[TASK INSTRUCTIONS]
• 1. In the text on farm adaptation to climate change, which combination do Dowd et al. find helps individuals plan and carry out novel farming strategies?
• 2. Condense the paragraph of the text on farm adaptation to climate change that opens "People are, of course," into a shorter version that keeps its main facts.

People are, of course, not only passive recipients of the environmental fates. Whenever possible we try to anticipate risks and opportunities and alter our plans and actions accordingly. However, quantitative estimates of how much climate impact can be avoided through adaptation of farm systems are difficult. In a Letter (page 610), Moore and Lobell use two different response functions to investigate the spread in climate change impact projections resulting from uncertainty over the rate at which farmers can adopt existing technologies and management solutions. Taking a social perspective on adaptation, Dowd et al. (page 558) show that the combination of strong access to knowledge and weak social ties (social capital) helps to empower individuals to plan and implement novel, rather than incremental, farming strategies.

[INPUT DATA]
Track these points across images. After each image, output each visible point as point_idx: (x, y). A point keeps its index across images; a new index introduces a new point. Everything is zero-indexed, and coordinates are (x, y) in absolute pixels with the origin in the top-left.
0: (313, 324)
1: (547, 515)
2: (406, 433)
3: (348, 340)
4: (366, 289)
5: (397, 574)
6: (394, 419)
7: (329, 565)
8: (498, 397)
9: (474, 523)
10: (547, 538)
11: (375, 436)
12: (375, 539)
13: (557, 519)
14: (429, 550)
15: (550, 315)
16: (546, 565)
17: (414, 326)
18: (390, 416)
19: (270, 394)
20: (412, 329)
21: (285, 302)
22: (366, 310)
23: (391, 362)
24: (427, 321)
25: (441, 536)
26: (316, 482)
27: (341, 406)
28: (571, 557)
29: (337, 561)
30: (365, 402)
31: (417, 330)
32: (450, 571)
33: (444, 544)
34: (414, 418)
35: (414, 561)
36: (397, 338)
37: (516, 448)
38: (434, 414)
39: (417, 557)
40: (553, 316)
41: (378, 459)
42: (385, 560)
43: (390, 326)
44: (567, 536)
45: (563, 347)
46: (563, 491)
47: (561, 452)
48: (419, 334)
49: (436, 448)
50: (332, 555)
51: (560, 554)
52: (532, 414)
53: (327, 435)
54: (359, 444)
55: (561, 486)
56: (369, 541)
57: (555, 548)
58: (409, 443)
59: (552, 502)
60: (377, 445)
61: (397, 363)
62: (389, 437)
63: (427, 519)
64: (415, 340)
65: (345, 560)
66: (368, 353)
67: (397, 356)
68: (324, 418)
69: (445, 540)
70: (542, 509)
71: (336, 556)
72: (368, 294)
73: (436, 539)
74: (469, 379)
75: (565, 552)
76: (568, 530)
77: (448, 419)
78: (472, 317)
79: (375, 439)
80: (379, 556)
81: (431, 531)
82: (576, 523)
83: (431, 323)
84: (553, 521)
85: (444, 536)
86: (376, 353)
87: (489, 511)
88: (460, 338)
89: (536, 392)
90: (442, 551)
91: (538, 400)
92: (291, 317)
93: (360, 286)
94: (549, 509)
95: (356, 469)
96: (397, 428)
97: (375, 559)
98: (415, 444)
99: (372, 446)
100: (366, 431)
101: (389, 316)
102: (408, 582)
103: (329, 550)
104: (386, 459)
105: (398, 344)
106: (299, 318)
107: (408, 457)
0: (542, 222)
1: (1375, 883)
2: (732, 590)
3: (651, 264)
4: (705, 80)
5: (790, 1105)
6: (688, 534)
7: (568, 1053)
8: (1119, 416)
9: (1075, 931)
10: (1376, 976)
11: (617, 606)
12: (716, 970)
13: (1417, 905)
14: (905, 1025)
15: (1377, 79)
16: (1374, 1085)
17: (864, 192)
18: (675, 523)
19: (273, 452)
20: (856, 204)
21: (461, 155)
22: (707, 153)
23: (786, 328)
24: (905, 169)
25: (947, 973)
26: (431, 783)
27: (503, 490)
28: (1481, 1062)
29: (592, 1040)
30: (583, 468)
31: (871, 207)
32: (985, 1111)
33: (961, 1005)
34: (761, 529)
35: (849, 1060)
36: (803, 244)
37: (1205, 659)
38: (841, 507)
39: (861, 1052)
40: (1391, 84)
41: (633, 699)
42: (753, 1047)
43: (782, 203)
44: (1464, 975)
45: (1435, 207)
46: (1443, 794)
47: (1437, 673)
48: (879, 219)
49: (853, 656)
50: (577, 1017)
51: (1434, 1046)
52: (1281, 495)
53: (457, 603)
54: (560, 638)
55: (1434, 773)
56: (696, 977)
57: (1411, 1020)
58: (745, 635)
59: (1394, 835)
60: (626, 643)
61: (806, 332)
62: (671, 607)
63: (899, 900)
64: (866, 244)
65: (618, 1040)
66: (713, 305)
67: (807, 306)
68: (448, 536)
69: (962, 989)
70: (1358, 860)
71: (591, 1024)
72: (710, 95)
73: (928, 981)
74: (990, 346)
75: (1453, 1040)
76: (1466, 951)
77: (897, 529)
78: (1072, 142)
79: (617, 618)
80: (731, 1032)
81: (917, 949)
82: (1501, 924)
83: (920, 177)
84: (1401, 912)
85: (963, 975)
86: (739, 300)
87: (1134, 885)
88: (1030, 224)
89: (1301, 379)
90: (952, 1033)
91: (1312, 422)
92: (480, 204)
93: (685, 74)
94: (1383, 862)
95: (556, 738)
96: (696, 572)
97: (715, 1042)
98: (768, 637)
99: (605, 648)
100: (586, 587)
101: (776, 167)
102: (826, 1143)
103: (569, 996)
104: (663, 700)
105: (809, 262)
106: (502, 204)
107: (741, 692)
---
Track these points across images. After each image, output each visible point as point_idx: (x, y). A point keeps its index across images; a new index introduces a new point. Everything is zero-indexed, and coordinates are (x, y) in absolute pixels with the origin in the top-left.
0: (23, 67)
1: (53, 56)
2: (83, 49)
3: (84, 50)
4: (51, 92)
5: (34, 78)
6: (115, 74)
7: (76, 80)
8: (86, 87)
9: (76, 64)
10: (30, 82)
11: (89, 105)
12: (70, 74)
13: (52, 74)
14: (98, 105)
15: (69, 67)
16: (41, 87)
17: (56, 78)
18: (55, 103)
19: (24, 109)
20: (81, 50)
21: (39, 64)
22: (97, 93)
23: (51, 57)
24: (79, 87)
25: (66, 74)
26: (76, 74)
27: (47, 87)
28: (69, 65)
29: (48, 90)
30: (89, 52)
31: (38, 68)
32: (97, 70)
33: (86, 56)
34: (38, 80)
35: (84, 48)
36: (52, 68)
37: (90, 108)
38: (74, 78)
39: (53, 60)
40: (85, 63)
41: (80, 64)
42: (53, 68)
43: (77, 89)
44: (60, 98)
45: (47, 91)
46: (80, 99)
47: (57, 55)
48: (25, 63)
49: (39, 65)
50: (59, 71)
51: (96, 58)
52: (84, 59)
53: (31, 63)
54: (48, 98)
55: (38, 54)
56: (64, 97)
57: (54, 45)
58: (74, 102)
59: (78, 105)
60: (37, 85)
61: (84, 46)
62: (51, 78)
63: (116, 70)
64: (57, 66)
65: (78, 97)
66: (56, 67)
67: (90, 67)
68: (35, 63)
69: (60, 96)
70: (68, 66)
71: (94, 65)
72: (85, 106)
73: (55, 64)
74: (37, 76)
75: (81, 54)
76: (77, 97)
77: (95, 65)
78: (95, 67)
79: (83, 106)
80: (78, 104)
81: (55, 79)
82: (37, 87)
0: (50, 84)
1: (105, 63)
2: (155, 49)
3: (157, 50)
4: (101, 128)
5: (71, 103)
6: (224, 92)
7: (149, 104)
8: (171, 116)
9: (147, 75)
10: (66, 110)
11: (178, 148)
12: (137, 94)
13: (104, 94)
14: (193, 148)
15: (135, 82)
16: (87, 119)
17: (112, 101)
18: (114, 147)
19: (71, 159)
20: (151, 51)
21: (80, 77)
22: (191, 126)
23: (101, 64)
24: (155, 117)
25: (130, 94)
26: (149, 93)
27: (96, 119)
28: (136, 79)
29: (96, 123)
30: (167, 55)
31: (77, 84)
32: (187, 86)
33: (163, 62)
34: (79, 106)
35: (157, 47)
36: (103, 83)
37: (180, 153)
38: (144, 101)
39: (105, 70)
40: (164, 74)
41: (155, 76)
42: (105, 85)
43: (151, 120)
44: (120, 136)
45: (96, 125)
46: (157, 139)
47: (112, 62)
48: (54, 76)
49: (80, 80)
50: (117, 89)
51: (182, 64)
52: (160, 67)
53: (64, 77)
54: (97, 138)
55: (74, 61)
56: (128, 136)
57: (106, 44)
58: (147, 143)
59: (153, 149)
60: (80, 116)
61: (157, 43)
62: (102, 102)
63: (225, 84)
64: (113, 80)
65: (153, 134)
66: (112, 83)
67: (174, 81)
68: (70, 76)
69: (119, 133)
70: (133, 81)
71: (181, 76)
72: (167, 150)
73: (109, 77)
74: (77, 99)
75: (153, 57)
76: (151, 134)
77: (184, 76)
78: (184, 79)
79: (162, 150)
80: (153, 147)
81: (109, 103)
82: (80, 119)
* * *
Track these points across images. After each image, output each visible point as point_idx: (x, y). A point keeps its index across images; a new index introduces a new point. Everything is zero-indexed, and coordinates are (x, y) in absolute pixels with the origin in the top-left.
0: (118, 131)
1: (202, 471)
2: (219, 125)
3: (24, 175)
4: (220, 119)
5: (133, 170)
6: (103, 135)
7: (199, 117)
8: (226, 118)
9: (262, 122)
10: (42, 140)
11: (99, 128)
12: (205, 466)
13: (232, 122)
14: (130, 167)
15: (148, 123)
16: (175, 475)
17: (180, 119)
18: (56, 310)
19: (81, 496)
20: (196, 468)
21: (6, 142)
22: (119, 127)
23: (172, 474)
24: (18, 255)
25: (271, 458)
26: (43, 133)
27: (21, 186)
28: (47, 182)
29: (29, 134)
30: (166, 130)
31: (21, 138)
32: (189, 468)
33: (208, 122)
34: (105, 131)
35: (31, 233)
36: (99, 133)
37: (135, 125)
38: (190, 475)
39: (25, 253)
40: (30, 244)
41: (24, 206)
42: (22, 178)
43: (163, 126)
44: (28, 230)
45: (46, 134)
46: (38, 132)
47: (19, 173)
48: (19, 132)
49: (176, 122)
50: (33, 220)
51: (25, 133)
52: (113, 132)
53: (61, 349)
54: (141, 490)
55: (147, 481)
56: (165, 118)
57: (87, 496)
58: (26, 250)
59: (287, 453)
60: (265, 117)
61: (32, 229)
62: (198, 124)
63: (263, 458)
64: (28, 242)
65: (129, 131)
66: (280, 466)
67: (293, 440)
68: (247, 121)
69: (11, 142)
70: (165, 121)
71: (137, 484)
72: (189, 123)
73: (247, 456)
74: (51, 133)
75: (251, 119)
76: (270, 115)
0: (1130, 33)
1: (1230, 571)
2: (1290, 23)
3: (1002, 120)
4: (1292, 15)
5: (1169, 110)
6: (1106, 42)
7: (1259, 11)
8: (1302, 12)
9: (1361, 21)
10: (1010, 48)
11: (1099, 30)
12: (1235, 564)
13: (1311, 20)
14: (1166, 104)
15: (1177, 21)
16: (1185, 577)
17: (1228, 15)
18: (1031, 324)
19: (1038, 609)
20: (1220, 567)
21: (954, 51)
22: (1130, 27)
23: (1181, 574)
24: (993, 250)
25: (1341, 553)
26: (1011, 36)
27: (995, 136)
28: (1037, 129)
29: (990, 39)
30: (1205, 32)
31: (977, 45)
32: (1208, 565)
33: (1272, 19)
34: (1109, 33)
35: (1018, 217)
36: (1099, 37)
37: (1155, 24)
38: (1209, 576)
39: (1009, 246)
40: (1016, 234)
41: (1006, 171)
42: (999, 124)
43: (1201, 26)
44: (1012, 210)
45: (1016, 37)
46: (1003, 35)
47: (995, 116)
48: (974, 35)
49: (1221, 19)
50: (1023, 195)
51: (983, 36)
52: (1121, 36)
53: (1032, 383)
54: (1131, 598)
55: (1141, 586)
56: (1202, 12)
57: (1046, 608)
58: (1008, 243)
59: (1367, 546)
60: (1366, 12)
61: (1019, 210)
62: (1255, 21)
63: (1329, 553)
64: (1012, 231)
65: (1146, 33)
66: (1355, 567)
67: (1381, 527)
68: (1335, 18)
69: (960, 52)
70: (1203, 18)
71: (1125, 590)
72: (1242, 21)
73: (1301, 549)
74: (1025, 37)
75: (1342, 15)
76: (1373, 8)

[ANSWERS TO THIS EXERCISE]
• 1. Strong access to knowledge together with weak social ties (social capital).

• 2. People anticipate risks and opportunities and adjust their plans, but it is hard to estimate how much climate impact farm-system adaptation can avoid. Moore and Lobell (page 610) use two response functions to examine how uncertainty about how fast farmers adopt existing technologies and management solutions widens the spread of climate change impact projections. From a social perspective, Dowd et al. (page 558) show that strong access to knowledge combined with weak social ties (social capital) helps individuals plan and implement novel, rather than incremental, farming strategies.